(TEXTE À LIRE)
= = = = =

Alors que l’on vient de fêter l’année 2013, vous pensez sans doute qu’il s’est glissé une coquille dans mon titre. Et pourtant non. C’est bien de l’excellente année 2010 dont je veux parler ou plus exactement de l’année scolaire 2009-2010.

2010vs2013

Certains l’auront déjà compris, sur la période que je viens de mentionner se trouvent deux sorties redmondiennes. Il s’agit de la sortie de Windows 7 et d’Office 2010, deux produits nettement salués par la critique et qui sont considérés aujourd’hui encore comme les meilleurs produits de Microsoft sinon parmi les meilleurs.

Il est temps de revenir sur cette année 2010 et les produits qui y sont sorti pour expliquer la stratégie présente et future de Microsoft.

= = = = =

(DONNÉES ENREGISTRÉES)
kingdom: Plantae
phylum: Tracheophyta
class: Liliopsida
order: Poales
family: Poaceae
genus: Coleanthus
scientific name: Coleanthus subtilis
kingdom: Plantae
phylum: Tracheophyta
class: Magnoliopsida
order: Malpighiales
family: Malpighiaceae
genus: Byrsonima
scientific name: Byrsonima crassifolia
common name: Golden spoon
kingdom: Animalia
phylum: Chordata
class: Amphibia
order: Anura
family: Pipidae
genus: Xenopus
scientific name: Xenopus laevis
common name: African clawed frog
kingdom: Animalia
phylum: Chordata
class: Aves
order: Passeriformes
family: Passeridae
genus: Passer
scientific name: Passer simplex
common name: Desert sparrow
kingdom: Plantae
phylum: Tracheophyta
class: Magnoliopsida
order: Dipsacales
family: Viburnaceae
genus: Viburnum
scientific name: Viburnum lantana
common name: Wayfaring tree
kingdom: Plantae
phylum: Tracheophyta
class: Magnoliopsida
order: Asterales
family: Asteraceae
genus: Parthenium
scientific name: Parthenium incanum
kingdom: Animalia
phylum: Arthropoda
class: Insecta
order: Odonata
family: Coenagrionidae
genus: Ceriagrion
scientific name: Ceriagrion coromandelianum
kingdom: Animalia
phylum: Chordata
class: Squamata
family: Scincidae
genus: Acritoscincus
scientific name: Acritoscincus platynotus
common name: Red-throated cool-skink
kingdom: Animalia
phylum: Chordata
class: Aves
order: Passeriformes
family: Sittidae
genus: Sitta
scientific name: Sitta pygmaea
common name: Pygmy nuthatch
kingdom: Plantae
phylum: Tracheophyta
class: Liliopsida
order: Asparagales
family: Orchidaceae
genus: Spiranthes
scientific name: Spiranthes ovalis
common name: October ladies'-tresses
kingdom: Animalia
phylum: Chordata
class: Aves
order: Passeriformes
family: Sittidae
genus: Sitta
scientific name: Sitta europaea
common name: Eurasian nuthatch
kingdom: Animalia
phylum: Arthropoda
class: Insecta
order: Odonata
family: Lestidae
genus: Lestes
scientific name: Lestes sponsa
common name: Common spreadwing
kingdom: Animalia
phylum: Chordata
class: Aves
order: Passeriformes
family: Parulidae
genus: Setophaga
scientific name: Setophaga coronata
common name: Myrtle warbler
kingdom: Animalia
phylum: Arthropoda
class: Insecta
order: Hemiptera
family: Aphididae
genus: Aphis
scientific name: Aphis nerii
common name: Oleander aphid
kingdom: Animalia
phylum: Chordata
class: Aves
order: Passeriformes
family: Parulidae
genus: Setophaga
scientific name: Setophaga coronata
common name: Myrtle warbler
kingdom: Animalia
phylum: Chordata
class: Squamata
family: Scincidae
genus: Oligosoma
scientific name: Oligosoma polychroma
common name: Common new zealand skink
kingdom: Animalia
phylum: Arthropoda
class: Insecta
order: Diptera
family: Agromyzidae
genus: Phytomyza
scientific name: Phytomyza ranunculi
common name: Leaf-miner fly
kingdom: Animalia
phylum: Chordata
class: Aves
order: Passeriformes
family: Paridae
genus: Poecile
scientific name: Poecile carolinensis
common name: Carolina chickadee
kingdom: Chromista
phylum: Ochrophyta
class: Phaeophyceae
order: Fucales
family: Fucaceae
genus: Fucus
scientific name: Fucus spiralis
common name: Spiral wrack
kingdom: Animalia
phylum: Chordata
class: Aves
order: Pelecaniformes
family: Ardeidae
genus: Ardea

= = = = =

(EXERCICES À FAIRE)
A - Recopiez le passage du texte qui va de "Alors que l’on" jusqu’à "l’année scolaire 2009-2010." inclus.
B - Pour chaque affirmation, dites si elle est conforme au texte (oui ou non) et citez les mots du texte qui permettent de trancher.
(i) L’auteur parle en réalité de l’année scolaire 2009-2010.
(ii) Une coquille s’est glissée dans le titre.
(iii) Windows 7 et Office 2010 ont été mal accueillis par la critique.
Le listing constitue un document indépendant du texte.

(CORRIGÉS)
A -
Alors que l’on vient de fêter l’année 2013, vous pensez sans doute qu’il s’est glissé une coquille dans mon titre. Et pourtant non. C’est bien de l’excellente année 2010 dont je veux parler ou plus exactement de l’année scolaire 2009-2010.

B -
(i) Oui : « ou plus exactement de l’année scolaire 2009-2010 ».
(ii) Non : « Et pourtant non. »
(iii) Non : « deux produits nettement salués par la critique ».